TASK ITEM
Set down, please, exactly the lines below that run from the line with "398 116 295" to the line with "167 399 94.25", both lines included.

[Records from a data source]
□ □ □ □
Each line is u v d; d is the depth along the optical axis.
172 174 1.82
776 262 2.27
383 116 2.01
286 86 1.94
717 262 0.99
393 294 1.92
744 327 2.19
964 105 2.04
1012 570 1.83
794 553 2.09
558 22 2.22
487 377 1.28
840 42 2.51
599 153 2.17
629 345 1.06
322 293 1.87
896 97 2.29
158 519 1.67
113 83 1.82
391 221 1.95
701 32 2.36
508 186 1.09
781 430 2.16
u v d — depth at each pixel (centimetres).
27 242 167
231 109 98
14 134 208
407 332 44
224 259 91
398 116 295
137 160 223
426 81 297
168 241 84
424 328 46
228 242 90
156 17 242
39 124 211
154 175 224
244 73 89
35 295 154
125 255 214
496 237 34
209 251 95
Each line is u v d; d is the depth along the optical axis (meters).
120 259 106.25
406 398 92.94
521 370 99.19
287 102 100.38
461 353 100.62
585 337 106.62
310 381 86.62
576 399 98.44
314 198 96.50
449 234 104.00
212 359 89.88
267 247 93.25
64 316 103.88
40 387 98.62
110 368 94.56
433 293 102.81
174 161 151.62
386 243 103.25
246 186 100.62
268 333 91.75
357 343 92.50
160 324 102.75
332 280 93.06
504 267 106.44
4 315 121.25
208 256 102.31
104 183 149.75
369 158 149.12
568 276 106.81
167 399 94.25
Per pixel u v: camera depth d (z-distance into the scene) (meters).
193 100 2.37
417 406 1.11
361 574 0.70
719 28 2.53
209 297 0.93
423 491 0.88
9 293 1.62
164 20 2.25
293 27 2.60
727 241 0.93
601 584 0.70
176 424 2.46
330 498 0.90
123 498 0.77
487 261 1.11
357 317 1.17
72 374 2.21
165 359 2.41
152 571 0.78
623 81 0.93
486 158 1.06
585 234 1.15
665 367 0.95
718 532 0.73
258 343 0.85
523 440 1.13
□ □ □ □
SOLUTION BELOW
398 116 295
137 160 223
426 81 297
168 241 84
424 328 46
228 242 90
156 17 242
39 124 211
154 175 224
244 73 89
35 295 154
125 255 214
496 237 34
209 251 95
Each line is u v d; d is the depth along the optical axis (meters).
120 259 106.25
406 398 92.94
521 370 99.19
287 102 100.38
461 353 100.62
585 337 106.62
310 381 86.62
576 399 98.44
314 198 96.50
449 234 104.00
212 359 89.88
267 247 93.25
64 316 103.88
40 387 98.62
110 368 94.56
433 293 102.81
174 161 151.62
386 243 103.25
246 186 100.62
268 333 91.75
357 343 92.50
160 324 102.75
332 280 93.06
504 267 106.44
4 315 121.25
208 256 102.31
104 183 149.75
369 158 149.12
568 276 106.81
167 399 94.25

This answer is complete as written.